WHAT NEEDS TO BE DONE
Once you reach the line that contains "have much time.", retype it and each later line exactly as written, stopping only at the end of the listing.
§
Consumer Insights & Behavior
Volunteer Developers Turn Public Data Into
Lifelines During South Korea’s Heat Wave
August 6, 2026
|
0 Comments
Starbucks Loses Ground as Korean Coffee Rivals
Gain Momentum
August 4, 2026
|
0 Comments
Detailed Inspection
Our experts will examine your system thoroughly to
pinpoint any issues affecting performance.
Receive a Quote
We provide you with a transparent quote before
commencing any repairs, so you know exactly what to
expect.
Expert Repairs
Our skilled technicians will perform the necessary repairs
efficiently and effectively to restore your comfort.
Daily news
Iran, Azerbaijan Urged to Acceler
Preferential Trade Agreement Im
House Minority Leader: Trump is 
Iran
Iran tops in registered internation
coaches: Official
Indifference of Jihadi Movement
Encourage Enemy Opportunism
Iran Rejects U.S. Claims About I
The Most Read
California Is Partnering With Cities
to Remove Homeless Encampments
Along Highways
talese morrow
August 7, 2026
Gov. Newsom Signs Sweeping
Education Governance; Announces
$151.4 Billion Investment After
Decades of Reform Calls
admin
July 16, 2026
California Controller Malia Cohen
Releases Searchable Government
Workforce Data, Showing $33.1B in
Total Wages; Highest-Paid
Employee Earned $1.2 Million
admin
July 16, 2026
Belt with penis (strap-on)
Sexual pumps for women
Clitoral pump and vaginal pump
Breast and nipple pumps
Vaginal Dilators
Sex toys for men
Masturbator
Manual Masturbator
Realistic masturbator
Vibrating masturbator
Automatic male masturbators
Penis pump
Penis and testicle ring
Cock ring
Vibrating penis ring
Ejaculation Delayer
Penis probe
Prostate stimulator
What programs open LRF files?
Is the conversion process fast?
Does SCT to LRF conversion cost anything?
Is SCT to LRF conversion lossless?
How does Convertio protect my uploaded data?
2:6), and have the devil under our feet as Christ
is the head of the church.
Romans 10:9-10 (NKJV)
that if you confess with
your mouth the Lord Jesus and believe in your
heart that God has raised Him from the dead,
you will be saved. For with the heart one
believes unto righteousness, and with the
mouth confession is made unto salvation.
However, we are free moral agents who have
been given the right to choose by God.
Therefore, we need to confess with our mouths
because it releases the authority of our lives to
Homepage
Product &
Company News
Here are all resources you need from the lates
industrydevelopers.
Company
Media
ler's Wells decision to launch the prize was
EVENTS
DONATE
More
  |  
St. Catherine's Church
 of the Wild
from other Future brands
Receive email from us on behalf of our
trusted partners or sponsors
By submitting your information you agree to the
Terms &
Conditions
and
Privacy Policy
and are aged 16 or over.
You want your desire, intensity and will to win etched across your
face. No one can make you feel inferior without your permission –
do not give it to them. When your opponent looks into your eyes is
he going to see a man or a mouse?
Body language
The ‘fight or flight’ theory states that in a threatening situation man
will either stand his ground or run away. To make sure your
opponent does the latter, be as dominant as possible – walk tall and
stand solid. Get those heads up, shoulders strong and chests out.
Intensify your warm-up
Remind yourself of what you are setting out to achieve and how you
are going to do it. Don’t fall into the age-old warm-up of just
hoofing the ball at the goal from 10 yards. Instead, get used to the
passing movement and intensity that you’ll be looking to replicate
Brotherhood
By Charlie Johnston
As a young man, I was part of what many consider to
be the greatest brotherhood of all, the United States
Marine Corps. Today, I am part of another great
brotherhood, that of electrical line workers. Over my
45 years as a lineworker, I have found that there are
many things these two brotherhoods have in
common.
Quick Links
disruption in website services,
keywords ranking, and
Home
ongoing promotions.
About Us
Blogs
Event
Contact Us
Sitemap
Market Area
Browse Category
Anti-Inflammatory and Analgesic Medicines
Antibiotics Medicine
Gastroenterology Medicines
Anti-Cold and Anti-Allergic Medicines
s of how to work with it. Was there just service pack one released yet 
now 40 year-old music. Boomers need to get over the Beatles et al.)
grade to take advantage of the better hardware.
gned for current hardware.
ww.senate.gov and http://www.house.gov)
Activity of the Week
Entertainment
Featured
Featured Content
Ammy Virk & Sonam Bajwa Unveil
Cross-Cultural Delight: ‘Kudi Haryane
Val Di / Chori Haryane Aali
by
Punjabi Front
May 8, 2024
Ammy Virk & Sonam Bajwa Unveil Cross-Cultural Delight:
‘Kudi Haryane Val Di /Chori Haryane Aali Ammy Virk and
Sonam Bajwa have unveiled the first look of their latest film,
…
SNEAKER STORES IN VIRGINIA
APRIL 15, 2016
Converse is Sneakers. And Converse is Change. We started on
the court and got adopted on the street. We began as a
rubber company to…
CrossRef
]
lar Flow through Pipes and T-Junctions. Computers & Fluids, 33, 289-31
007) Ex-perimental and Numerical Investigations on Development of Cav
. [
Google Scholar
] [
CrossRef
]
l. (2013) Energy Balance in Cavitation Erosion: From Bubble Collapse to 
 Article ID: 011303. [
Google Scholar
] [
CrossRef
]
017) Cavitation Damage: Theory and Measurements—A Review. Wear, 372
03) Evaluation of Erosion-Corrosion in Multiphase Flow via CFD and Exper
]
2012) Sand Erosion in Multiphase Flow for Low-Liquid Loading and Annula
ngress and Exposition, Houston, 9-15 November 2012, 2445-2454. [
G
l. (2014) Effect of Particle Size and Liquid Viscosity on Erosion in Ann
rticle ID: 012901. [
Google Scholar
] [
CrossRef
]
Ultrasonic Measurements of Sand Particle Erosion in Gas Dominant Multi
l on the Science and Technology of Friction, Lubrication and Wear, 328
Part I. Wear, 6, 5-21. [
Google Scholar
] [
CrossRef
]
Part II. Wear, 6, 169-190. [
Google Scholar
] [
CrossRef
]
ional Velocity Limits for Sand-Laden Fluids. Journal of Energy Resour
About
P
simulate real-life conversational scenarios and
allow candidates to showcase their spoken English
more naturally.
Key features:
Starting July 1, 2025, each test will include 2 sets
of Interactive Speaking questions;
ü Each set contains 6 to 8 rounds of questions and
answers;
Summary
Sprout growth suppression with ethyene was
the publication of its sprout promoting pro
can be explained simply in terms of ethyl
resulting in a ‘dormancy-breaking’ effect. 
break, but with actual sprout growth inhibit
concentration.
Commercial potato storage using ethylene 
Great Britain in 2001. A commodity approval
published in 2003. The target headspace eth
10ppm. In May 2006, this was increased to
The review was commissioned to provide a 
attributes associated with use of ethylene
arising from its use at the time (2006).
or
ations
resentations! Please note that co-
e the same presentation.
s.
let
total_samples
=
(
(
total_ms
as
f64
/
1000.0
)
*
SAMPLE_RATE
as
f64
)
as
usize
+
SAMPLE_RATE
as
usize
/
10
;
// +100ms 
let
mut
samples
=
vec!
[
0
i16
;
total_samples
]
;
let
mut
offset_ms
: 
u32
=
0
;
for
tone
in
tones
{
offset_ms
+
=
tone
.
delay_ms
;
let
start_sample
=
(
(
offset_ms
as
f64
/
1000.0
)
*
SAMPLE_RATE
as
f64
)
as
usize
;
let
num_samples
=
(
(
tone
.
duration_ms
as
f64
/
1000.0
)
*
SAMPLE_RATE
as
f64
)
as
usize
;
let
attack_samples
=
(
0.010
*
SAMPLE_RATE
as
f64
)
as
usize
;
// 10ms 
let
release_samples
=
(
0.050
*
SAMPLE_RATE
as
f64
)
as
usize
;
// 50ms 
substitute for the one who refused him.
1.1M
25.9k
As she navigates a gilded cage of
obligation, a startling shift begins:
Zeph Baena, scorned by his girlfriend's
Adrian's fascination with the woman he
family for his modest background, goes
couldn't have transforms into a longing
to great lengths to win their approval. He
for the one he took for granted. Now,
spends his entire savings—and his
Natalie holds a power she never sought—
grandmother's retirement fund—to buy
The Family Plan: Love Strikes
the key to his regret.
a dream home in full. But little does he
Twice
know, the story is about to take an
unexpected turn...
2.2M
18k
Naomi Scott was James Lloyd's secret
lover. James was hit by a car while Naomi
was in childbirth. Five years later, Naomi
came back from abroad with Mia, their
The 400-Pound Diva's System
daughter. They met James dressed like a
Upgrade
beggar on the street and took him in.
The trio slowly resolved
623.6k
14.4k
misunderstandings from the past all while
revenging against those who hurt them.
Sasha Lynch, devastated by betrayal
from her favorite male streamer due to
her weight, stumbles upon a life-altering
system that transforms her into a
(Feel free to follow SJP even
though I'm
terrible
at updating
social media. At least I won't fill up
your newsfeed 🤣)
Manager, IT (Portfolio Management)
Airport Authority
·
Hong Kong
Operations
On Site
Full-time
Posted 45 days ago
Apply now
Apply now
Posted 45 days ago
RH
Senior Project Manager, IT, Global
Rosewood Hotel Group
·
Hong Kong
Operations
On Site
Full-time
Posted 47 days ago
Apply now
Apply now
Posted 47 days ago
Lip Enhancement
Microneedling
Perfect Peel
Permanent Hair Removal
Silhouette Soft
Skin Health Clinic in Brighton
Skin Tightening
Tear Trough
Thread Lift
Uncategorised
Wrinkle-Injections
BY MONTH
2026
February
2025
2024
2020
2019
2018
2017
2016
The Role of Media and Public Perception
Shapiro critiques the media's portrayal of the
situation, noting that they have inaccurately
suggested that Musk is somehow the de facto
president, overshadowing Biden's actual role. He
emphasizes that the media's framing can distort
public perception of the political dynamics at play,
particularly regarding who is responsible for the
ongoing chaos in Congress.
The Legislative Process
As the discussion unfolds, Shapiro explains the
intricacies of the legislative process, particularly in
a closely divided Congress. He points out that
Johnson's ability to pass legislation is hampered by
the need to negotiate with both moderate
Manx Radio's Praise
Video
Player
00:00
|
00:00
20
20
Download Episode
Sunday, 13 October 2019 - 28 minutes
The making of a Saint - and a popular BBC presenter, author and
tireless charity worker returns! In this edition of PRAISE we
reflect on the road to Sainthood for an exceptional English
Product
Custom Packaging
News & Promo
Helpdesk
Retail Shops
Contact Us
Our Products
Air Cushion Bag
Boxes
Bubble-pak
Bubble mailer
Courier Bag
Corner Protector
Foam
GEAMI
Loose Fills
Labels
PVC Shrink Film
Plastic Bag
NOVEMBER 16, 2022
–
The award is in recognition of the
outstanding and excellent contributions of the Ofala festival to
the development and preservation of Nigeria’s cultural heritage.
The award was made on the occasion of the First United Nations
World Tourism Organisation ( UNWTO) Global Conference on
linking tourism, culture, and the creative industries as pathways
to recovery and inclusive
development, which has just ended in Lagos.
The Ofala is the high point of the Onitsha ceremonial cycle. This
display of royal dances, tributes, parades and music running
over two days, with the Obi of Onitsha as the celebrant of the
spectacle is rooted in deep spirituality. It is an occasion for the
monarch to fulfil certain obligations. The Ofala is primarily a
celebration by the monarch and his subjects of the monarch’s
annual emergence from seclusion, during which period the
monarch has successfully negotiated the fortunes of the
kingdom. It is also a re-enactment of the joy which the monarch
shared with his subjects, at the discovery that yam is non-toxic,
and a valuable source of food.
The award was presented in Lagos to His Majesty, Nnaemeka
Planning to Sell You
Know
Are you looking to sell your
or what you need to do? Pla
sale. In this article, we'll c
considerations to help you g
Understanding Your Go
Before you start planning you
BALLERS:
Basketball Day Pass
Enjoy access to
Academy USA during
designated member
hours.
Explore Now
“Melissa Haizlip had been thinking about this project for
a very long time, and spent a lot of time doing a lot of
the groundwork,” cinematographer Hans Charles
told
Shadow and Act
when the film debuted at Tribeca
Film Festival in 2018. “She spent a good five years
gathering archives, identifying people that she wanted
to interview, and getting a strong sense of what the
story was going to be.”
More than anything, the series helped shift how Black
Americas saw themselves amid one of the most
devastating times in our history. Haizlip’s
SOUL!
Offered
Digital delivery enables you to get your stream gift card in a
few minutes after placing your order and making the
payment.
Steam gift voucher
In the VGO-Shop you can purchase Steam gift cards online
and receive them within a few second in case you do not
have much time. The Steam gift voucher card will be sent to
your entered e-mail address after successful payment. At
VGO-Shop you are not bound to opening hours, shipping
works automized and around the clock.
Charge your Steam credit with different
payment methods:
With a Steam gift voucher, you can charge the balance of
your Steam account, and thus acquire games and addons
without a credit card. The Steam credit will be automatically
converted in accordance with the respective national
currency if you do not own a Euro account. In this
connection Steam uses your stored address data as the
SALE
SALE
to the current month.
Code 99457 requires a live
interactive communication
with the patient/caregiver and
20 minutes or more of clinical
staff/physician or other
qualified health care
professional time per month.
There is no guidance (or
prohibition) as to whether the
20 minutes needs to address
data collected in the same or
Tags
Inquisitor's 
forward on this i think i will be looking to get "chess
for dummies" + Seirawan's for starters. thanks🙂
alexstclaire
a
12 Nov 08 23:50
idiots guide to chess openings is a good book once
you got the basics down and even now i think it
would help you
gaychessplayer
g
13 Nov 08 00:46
§
ANSWER TO THIS PROBLEM
have much time. The Steam gift voucher card will be sent to
your entered e-mail address after successful payment. At
VGO-Shop you are not bound to opening hours, shipping
works automized and around the clock.
Charge your Steam credit with different
payment methods:
With a Steam gift voucher, you can charge the balance of
your Steam account, and thus acquire games and addons
without a credit card. The Steam credit will be automatically
converted in accordance with the respective national
currency if you do not own a Euro account. In this
connection Steam uses your stored address data as the
SALE
SALE
to the current month.
Code 99457 requires a live
interactive communication
with the patient/caregiver and
20 minutes or more of clinical
staff/physician or other
qualified health care
professional time per month.
There is no guidance (or
prohibition) as to whether the
20 minutes needs to address
data collected in the same or
Tags
Inquisitor's 
forward on this i think i will be looking to get "chess
for dummies" + Seirawan's for starters. thanks🙂
alexstclaire
a
12 Nov 08 23:50
idiots guide to chess openings is a good book once
you got the basics down and even now i think it
would help you
gaychessplayer
g
13 Nov 08 00:46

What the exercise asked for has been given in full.